Esto significa que los hondureños perciben un incremento de la corrupción en el sector público en último año, lo que deja al país ocupando el deshonroso lugar No. 157, entre los más corruptos del mundo, en comparación con nuestro vecino Costa Rica, que tiene una puntuación de 57/100 y ocupa el lugar No. 42, entre los países más avanzados en esta materia.

Incluso, algunos expertos consideran que si Costa Rica sigue en esta línea, en menos de 20 años podría a comenzar a salir del subdesarrollo, algo que para el pueblo hondureño parece cada vez más difícil. Es por eso que ante el momento histórico que estamos viviendo, los miembros del CNE deben sentirse exigidos a velar de forma íntegra y objetiva, por el desarrollo de un justo y honesto proceso electoral, “comenzando por un censo depurado y completo”, en el que la “resurrección de los muertos” se deje para el día del Señor y no para el día de las elecciones. Y así el pueblo hondureño no se sienta burlado, ni traicionado, por aquellos que, siendo sus empleados, pudieran sentirse tentados a vender sus consciencias, siendo cómplices de malas prácticas y fraudes.

De igual manera la CEH ruega a las autoridades, que por el bien de Honduras y de la paz de nuestra sociedad, no escatimen esfuerzos en la labor de brindar legalidad a este proceso electoral, y que para ello hagan uso de todas las herramientas posibles.
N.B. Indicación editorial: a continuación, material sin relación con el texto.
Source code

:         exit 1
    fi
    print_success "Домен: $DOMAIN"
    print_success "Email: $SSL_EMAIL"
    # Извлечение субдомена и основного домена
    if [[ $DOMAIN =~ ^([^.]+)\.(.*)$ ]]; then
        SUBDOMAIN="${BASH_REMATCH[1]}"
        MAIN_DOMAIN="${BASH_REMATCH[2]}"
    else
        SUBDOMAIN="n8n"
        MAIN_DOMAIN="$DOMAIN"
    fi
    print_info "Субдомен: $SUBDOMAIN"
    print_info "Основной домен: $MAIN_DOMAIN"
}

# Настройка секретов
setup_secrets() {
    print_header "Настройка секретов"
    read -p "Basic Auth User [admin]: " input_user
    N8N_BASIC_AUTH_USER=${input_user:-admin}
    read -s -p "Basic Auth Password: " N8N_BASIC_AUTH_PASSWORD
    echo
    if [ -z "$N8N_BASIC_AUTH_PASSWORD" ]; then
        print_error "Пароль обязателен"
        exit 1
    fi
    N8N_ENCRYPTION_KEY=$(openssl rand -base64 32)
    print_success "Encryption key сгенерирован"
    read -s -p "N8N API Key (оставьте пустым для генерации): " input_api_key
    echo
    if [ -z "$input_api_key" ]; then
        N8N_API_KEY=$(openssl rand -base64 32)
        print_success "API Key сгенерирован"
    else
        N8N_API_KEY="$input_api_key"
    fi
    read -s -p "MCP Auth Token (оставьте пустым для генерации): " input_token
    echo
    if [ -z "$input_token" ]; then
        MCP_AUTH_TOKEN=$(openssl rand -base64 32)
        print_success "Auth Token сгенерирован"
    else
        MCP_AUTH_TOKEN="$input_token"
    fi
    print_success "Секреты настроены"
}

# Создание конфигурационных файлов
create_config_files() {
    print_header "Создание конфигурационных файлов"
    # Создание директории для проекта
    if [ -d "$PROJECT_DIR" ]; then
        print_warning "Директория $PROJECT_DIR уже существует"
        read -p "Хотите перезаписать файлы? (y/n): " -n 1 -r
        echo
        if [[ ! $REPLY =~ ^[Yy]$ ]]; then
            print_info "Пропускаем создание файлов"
De manera especial, de cara la población cumplan con la delicada y crucial labor de mantener al público correctamente informado, pues sería lamentable que se repitieran episodios tan vergonzosos como la “caída de sistemas” en medio del conteo de votos, algo que solo contribuiría a exacerbar confrontaciones que terminan dañando al país y restan legitimidad al proceso. Cierro con las últimas palabras de este tercer apartado: “Los grandes problemas que enfrenta Honduras deben ser resueltos por todos, nadie puede hacerlo solo, nos necesitamos unos a otros. Por eso el diálogo entre todos los sectores de la sociedad es indispensable, y seguirá siendo el mejor camino para reconstruir el país que queremos y necesitamos”.